Они почти равнозначны. Я уже говорил, что для меня испытывать чувство близости с поэтом почти бессмысленно. У меня нет подобного рода ощущений для другого поэта. Но если я буду искать родство с Бродским, я найду его через разделяющий нас занавес языка. Иногда занавес — это английский язык. Я нахожу, что это совершенно просто, как мне кажется, понять, что значит быть Бродским; что значит для него работа; что значит для него жизнь. И это отчасти потому, что он сам очень красноречиво говорит об этом. Сверх того я продолжаю относиться к нему как к любому другому, видя, где мы с ним расходимся. Бродский на десять лет моложе меня, и он всего лишь присутствовал где-то на периферии моего сознания когда мне было сорок-пятьдесят, так что он никоим образом не стал для меня чем-то формообразующим. Поэтому, думаю, я могу видеть его и ощущать его энергию, его дар наиболее ясно именно в точках наших расхождений. И я чувствую это очень хорошо. Есть место в одном из автобиографических эссе, где он говорит о молодых писателях в Ленинграде, когда он был совсем еще юным. Для них книги были свободой, книги были оппозицией авторитаризму.
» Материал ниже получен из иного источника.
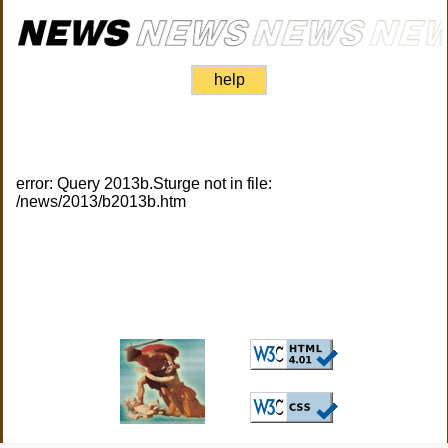
help
error: Query 2013b.Sturge not in file:
/news/2013/b2013b.htm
И "мировая культура", то, что они могли выбрать из классической литературы (которую он сейчас так много использует) вместе с тем, чем они питались в системе образования — это то, через что они прошли. Я могу видеть, как они приходили потом к книгам, которые являются ядром западных учебных программ, и оценивали их как символы свободы.
Для меня, однако, те же самые составлявшие ядро программ книги были достоянием касты, людей, являвшихся хозяевами, управлявших нашим обществом. Границы авторитарности в этих двух обществах так значительно разнятся, что сравнивать их трудно. Но для меня ощущение возможности использования разрешенной литературы, возможности быть книжным, думать при помощи определенных текстов, общаться с другими людьми посредством литературных аллюзий — все это удушающе и академично. Долгое время я испытывал побуждение работать совершенно антилитературным способом.
Подобным же образом Бродский, несомненно, испытывает, насколько я могу судить о поэзии по переводам, огромное пристрастие к дискурсивной поэзии, к совершенно открытой игре идей и образного языка. Это никогда не могло быть моим путем, поскольку я бы просто отнес себя к совершенно добродушному литературному истэблишменту, никогда не боровшемуся ни за какую свободу, заведомо ею обладая. Какую-то свою свободу я приобрел уходя из этого, утверждая, что я скорее пианист, нежели писатель, и занимаясь писанием таким образом, который не подвергает опасности быть захваченным культурой в качестве любимого сынка.
Моя первоначальная реакция на лондонские и флорентийские стихи была экстратекстуальной: никто не должен потворствовать претенциозности исторических столиц и городов-государств, награждая их поэтическими декорациями, пусть и блистательными. Если поэт, делающий это, является всего лишь культурным туристом, работа будет иметь затхлый запах. Но во всех этих стихах очевидно, что Бродский — подлинный чужестранец, имеющий право — в сущности у него нет иного выбора — перенести себя из города своего рождения в эти особенно "священные" места и оценить их как части более глубокого путешествия. Отсюда его неизменное присутствие. Ты сознаешь, что он смотрит из-под прищуренных век на разворачивающиеся перед ним виды; ты сознаешь также, что одновременно он рисует собственные картины этого, вычерчивая их на карте в сравнениях и метафорах, иногда вопиющих. Характерно, что он идет на монументальные самоуподобления мест, в особенности Вашингтона, но не испытывает благоговейного страха. Точно так же, отправляясь во Флоренцию, он вызывает дух Данте и обладает достаточной силой, чтобы справиться с этим. Немногие на такое способны.